“Hal ini sangat penting bagi aparat penegak hukum untuk memahami bagaimana pelaku dengan kondisi disabilitas dapat melakukan tindak pidana, sebagaimana dilaporkan korban,” ungkap dia.
Sri pun menjelaskan, penerapan Undang-Undang (UU) Nomor 12 Tahun 2022 tentang TPKS juga penting guna memulihkan hak-hak korban dan memberikan perlindungan dari risiko viktimisasi.
Terkait pelaku, LPSK mendorong penerapan UU Nomor 8 Tahun 2016 tentang Penyandang Disabilitas guna pemberian akomodasi yang layak sesuai dengan ragam disabilitas pelaku.

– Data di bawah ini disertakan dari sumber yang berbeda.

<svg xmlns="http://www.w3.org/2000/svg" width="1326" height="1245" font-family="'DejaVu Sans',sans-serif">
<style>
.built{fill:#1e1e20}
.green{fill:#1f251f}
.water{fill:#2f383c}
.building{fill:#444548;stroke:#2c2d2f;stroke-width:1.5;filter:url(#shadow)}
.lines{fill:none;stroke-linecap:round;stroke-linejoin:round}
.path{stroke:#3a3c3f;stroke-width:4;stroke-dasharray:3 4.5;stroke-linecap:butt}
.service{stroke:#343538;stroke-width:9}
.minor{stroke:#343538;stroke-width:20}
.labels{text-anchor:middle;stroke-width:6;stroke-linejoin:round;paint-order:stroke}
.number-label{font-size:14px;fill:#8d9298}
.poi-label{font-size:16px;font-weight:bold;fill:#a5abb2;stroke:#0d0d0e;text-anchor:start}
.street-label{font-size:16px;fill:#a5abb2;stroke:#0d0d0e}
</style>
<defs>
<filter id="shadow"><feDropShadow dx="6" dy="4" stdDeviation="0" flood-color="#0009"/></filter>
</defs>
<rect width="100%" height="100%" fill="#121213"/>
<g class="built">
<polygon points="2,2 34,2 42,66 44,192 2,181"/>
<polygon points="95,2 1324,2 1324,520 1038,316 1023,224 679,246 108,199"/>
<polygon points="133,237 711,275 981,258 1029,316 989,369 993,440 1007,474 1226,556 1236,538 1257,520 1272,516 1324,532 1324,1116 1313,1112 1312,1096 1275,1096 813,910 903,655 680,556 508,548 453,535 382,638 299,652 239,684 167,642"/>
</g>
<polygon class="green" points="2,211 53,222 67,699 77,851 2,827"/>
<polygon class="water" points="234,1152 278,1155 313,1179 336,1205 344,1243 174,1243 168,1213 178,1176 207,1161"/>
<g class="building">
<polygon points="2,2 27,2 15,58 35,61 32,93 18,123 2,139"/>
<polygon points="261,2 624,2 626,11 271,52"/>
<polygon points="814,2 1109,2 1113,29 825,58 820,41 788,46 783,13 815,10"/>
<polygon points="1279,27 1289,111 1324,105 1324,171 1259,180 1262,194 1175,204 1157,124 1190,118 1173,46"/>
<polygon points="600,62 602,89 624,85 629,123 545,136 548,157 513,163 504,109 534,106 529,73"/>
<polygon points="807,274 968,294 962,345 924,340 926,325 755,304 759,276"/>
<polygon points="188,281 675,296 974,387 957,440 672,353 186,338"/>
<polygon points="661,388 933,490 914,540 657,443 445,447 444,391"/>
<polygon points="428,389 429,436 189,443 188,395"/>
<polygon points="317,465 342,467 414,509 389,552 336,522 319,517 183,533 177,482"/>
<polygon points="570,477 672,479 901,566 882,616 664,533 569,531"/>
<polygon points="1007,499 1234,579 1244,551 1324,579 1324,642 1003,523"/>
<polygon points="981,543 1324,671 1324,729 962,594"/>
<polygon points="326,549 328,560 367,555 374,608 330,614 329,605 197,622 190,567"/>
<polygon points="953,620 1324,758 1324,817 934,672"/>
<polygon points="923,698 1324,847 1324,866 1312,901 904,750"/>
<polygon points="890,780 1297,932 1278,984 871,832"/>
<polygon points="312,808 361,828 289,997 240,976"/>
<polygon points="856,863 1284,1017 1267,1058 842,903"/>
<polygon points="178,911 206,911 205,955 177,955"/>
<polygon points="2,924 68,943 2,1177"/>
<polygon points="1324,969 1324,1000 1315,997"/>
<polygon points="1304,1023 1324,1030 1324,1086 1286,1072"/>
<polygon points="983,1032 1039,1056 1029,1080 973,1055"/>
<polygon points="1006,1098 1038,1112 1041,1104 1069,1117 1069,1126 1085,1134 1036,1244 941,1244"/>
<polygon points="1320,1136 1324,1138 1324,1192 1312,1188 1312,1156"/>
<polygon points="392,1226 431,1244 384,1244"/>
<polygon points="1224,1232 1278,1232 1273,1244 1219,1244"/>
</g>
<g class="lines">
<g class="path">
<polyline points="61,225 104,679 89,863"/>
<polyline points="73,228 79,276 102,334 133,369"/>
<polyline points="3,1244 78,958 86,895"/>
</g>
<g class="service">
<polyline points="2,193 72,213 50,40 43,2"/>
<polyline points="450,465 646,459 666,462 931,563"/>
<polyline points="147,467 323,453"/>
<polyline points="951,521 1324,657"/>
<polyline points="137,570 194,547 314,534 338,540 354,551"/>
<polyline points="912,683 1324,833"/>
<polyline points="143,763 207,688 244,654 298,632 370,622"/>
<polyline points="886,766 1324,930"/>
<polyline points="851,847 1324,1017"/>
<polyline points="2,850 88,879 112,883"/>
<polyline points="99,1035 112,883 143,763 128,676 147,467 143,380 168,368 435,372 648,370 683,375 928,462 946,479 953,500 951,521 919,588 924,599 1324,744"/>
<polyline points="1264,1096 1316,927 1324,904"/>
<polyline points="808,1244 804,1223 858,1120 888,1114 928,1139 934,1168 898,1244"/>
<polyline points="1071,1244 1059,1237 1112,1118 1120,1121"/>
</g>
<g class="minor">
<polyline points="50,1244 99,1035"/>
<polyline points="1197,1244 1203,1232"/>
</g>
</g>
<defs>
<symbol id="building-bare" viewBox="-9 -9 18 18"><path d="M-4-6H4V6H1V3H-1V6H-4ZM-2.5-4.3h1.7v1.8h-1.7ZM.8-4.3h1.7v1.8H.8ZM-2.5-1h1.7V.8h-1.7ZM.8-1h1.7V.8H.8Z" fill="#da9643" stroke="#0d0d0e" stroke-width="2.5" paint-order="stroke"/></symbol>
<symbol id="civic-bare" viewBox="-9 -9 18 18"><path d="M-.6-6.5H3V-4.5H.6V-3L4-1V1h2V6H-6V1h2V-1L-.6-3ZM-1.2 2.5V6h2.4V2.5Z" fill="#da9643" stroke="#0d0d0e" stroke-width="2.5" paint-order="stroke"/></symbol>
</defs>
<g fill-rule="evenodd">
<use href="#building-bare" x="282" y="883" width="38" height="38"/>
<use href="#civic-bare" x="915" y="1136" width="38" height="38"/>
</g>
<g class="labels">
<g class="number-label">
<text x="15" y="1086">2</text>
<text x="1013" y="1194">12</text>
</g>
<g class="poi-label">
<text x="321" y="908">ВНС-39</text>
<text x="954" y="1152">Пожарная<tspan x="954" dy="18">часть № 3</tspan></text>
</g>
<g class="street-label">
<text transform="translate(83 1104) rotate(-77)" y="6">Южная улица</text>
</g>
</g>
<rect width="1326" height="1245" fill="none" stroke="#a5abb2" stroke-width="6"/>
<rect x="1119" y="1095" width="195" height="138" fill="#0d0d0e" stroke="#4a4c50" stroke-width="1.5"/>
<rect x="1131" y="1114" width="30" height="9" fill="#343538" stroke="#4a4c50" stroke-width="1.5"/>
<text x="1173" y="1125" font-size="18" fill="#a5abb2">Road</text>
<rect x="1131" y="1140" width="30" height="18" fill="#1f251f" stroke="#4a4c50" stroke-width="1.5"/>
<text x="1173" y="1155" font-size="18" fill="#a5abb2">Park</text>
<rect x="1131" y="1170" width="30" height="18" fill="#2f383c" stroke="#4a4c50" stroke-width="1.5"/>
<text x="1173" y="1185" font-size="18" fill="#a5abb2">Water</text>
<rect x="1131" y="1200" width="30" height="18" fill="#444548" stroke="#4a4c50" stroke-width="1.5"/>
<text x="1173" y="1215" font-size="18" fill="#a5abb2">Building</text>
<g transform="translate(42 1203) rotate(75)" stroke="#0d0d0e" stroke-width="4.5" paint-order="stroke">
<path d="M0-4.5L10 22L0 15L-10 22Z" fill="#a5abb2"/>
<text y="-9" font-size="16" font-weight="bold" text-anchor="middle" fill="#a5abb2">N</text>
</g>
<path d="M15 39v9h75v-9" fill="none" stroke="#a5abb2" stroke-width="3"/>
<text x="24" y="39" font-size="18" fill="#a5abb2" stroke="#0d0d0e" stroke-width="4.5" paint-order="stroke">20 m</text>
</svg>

“Dengan memahami kebiasaan pelaku dalam kehidupan sehari-hari, diharapkan kebenaran materil dalam perkara ini dapat diungkap secara utuh,” tukasnya.
Sebelumnya, korban perempuan berinisial MA melaporkan kasus dugaan perkosaan dilakukan pelaku IWAS ke Sentra Pelayanan Kepolisian Terpadu (SPKT) Polda Nusa Tenggara Barat (NTB) pada 7 Oktober 2024.
Dalam jalannya penyelidikan, Polda NTB telah meminta keterangan terhadap lima orang saksi, termasuk teman korban dan penjaga homestay, serta mengantongi hasil visum, analisis ahli psikologi hingga menetapkan Agus sebagai tersangka.